В спешке мы стащили наши чемоданы на пристани Острих; мама позвонила ей, Георгий и я уже приготовились напрасно искать пристанище, нагруженные тяжёлыми чемоданами, как появился большой сверкающий хромом автомобиль, чтобы встретить нас. Мы с облегчением опустились на кожаные подушки и были через некоторое время сердечно приняты той самой подругой мама, которая в своё время привозила ей такие роскошные подарки в Сен-Жермен.

Чуть погодя я спросила её: «Кто живёт в большом доме, там на холме?» – «Испанская дама. Её единственный сын учится в Швейцарии».

Я представила себе без особого интереса какого-нибудь мальчика-школьника – пока я его однажды не встретила через несколько лет и не вышла за него замуж.

Старший сын в доме, «стареющий мужчина за тридцать», занимался мной и пытался даже играть со мной в пинг-понг, что, впрочем, оказалось безнадёжным. Он и его сестра выглядели так хорошо, так непринужденно, что я, несмотря на их приветливость, чувствовала себя ужасно смущённо и неловко. После ужина нас на машине отвезли в Майнц, откуда мы поехали дальше в Киссинген.

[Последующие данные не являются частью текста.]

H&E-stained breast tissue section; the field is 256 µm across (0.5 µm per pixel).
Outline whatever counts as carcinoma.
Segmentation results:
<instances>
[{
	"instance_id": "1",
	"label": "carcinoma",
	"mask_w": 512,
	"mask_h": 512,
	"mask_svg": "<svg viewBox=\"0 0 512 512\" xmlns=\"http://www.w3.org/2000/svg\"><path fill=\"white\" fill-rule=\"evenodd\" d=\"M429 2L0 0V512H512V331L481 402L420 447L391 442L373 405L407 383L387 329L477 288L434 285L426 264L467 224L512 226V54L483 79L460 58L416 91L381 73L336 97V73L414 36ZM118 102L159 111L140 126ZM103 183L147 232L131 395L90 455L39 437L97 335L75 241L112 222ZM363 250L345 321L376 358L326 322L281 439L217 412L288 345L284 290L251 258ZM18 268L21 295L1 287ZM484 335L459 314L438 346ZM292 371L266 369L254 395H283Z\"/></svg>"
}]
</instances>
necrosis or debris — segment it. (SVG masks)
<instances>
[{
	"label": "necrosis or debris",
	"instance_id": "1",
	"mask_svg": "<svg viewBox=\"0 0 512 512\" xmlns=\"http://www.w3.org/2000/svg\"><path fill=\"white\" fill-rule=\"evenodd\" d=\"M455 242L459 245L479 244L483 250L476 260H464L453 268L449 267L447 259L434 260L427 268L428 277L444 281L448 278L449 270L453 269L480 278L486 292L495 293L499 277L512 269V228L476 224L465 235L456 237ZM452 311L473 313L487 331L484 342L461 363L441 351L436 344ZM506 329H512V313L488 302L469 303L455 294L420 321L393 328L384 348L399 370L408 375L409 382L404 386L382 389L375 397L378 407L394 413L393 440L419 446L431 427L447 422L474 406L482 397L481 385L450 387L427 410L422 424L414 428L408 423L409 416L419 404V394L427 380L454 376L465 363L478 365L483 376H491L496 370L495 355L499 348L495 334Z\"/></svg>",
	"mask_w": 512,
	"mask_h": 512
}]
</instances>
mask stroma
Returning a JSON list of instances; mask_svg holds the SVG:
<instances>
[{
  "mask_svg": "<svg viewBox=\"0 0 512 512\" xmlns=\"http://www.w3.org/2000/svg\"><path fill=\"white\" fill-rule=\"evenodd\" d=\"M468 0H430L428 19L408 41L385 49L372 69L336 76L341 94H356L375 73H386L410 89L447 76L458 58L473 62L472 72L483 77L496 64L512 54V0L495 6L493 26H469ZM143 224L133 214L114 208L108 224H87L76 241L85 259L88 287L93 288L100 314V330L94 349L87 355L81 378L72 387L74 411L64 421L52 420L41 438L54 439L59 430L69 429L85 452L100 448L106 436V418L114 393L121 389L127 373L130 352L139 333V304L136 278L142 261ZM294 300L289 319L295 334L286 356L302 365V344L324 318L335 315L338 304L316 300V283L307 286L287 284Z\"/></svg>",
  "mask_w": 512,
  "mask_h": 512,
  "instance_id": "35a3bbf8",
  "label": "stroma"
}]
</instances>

Еда в нашем пансионе была по строго подсчитанным калориям, так что за короткое время вся моя детская округлость исчезла. Местный фотограф, увидевший меня как-то на улице, попросил у мама разрешение снять меня. Рассказывали, что после нашего отъезда один из этих снимков был выставлен в витрине его фотоателье и привлёк внимание владельца крупного садового центра из Берлина, который также находился там на лечении. После этого я подверглась письменным заверениям в преданности, которые я неблагодарным образом считала обременительными; годами меня преследовали нежелательные цветы и письма, которые оставались без ответа. Когда я наконец лично встретилась с автором этих писем, я была уже помолвлена. Эпизод закончился прекрасными розами, которые были названы в честь меня и которые он мне в огромном количестве послал на свадьбу в качестве свадебного подарка.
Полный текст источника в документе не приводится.